RECORDED DATA below:

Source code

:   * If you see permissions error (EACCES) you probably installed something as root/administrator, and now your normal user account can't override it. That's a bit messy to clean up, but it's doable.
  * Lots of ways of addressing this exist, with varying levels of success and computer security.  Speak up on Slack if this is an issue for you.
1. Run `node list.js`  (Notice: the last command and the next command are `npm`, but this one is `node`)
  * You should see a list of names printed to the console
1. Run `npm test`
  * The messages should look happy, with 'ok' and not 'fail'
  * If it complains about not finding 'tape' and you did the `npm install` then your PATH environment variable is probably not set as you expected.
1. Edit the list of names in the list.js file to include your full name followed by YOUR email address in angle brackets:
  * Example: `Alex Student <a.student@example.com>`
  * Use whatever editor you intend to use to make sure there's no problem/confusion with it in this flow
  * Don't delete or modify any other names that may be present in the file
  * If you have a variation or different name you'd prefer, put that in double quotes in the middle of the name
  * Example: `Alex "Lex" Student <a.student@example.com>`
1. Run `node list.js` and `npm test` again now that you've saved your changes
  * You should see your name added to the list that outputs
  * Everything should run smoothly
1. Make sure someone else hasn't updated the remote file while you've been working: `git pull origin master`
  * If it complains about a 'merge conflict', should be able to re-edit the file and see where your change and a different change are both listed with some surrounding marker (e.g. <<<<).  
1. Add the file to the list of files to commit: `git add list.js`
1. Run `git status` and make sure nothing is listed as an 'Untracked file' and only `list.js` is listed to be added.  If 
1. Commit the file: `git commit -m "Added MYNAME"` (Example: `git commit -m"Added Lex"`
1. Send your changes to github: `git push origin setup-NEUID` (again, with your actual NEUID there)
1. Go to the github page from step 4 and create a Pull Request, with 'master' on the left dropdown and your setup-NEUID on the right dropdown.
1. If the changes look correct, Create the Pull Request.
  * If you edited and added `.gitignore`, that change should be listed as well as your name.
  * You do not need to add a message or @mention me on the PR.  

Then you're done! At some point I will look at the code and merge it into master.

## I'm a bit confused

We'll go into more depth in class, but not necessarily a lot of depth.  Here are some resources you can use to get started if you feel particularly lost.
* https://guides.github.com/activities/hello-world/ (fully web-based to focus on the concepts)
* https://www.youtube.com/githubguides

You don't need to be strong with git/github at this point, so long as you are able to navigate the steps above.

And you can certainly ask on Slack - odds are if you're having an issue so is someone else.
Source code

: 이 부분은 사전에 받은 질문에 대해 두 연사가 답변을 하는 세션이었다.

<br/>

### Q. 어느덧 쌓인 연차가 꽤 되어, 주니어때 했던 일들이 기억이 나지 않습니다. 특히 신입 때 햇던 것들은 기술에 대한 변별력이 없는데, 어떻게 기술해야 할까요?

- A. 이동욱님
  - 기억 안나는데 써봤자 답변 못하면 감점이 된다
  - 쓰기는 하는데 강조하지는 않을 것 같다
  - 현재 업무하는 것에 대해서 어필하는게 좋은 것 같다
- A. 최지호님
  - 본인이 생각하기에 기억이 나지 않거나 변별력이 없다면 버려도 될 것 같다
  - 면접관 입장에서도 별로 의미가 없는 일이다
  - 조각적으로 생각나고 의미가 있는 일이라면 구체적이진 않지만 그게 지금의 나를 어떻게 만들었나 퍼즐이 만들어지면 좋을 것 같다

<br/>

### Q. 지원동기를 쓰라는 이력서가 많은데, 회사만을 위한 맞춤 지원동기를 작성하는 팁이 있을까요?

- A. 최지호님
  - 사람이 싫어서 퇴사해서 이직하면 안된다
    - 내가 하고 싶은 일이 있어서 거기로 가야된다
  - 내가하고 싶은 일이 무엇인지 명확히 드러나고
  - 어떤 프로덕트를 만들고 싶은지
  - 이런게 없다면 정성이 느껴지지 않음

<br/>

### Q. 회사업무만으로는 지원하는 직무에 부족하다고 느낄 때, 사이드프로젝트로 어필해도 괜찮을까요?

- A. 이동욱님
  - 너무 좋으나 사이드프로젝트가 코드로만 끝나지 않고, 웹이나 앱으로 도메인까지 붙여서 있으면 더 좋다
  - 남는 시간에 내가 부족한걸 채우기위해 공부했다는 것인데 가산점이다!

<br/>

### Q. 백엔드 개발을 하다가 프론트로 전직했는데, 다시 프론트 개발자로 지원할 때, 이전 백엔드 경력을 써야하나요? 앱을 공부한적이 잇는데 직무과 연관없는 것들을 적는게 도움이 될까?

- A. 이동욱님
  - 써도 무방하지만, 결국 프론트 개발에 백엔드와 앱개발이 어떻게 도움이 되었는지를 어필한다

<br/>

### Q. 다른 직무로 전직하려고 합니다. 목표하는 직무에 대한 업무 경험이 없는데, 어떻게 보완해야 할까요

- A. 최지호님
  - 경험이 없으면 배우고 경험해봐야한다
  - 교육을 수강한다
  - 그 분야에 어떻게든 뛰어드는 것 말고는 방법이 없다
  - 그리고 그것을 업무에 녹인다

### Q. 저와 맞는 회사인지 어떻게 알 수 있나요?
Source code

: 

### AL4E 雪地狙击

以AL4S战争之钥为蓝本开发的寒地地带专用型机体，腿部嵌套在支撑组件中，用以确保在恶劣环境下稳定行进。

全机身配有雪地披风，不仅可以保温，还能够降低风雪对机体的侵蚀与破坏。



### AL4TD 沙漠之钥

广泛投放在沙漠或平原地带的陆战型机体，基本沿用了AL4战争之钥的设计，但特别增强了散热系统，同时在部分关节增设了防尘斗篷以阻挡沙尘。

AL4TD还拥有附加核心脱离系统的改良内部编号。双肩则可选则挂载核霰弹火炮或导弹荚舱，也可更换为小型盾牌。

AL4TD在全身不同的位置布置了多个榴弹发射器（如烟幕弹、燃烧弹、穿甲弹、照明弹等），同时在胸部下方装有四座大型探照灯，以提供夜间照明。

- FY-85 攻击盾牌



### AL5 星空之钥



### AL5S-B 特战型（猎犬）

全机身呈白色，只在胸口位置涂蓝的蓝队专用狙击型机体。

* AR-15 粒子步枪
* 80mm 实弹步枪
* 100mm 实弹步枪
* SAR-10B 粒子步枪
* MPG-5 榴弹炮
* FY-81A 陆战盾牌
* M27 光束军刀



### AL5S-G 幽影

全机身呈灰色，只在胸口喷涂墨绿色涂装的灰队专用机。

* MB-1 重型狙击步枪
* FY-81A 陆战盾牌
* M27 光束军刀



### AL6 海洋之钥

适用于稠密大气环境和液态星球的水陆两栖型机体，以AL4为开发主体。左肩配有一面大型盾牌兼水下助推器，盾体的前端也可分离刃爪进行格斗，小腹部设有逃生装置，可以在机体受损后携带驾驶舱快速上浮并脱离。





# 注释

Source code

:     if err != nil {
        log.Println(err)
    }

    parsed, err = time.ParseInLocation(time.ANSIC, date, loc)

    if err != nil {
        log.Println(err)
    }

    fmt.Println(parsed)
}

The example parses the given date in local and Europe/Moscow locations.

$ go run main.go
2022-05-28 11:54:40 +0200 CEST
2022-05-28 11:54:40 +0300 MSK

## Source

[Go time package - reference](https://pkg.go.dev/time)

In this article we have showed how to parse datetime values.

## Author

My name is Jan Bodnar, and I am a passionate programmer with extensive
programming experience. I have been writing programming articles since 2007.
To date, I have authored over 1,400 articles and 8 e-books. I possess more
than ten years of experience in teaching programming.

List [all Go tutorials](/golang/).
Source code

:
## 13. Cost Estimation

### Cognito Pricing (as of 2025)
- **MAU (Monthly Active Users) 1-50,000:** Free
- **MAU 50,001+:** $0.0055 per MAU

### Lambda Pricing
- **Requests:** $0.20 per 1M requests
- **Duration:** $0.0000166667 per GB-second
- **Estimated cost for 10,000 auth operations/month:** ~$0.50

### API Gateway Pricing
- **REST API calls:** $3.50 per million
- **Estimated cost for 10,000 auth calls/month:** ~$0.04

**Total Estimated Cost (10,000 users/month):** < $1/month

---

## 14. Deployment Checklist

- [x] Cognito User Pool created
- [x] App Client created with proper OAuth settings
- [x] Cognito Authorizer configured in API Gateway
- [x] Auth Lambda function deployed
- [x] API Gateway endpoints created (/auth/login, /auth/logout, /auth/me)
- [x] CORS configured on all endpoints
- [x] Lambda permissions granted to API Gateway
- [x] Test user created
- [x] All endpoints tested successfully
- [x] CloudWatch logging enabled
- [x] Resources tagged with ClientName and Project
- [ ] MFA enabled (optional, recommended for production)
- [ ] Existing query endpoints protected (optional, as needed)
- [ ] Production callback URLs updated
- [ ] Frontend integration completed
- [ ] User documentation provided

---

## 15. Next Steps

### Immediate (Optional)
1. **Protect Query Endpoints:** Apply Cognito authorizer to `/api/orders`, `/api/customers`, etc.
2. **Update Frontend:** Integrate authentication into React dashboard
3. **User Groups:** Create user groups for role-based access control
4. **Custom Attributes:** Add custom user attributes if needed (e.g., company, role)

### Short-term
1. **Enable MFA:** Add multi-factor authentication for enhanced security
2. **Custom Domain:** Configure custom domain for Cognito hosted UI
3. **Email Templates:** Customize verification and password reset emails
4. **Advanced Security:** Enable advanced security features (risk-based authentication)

End of RECORDED DATA.

■ **WHAT YOU WILL DO**: Among the entries above, the line containing "- [x] CloudWatch logging enabled", the line containing "1. **Enable MFA:**", and all lines between them are to be restated word for word; nothing else belongs in the reply.

■ **ANSWER FOR THE TASK**:
- [x] CloudWatch logging enabled
- [x] Resources tagged with ClientName and Project
- [ ] MFA enabled (optional, recommended for production)
- [ ] Existing query endpoints protected (optional, as needed)
- [ ] Production callback URLs updated
- [ ] Frontend integration completed
- [ ] User documentation provided

---

## 15. Next Steps

### Immediate (Optional)
1. **Protect Query Endpoints:** Apply Cognito authorizer to `/api/orders`, `/api/customers`, etc.
2. **Update Frontend:** Integrate authentication into React dashboard
3. **User Groups:** Create user groups for role-based access control
4. **Custom Attributes:** Add custom user attributes if needed (e.g., company, role)

### Short-term
1. **Enable MFA:** Add multi-factor authentication for enhanced security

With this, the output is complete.